When Europeans are asked whether they rate long-distance mobility as more positive than negative, traditional values play an important role. Also, mobility is rated most positively in Ireland, which has a strong tradition of labour migration, and it is rated most negatively in Cyprus and Greece, where families still play an important role in social protection. 

While the Commission struggles to get workers on the move, all of the EU-15 member states with the exception of the UK, Sweden and Ireland still deny workers from the eight central European countries which joined the EU on 1 May 2004 this right. These so-called transitional measures will be reviewed in 2006 and may be renewed for three more years. Thereafter, they may be renewed for a further, final period of two years, but only if there is evidence that labour flows had disrupted, or were threatening to disrupt, a country's labour market.
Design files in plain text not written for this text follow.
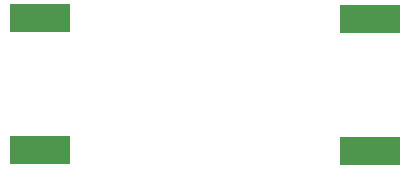
<source format=gbr>
%TF.GenerationSoftware,KiCad,Pcbnew,7.0.7*%
%TF.CreationDate,2023-11-07T19:32:12-06:00*%
%TF.ProjectId,TIAs,54494173-2e6b-4696-9361-645f70636258,rev?*%
%TF.SameCoordinates,Original*%
%TF.FileFunction,Paste,Bot*%
%TF.FilePolarity,Positive*%
%FSLAX46Y46*%
G04 Gerber Fmt 4.6, Leading zero omitted, Abs format (unit mm)*
G04 Created by KiCad (PCBNEW 7.0.7) date 2023-11-07 19:32:12*
%MOMM*%
%LPD*%
G01*
G04 APERTURE LIST*
%ADD10R,5.080000X2.413000*%
G04 APERTURE END LIST*
D10*
%TO.C,Conn3*%
X104749600Y-84988400D03*
X104749600Y-73812400D03*
%TD*%
%TO.C,Conn2*%
X76758800Y-73761600D03*
X76758800Y-84937600D03*
%TD*%
M02*

</source>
Finland and Spain have announced  that they will lift the measures on 1 May 2006. 

Next steps: 
  • On 20 and 21 February 2006, a conference launching the European Year of Worker's mobility will take place in Brussels. 
  • On 29 and 30 September 2006, job fairs and meetings will be organised in over 70 European cities.
  • A closing event at which all projects connected to the European Year of Worker's Mobility will be represented will take place in December 2006.
Background: 

2006 has been proclaimed the European Year of Workers' mobility, endorsing what many Europeans think is most important about the EU. According to the autumn 2005 Eurobarometer, 53% of Europeans think the "freedom to travel and work in the EU" is what represents Europe for them. According to the survey, 46% of Europeans regard mobility positively with, however, significant differences from one country to another . 

The Commission's view that mobility is crucial for getting people into jobs is confirmed by the Eurobarometer study: 59% of people who looked for work outside their home region found work within a year, while only 35% of those who stayed in their home region found a job during the same period.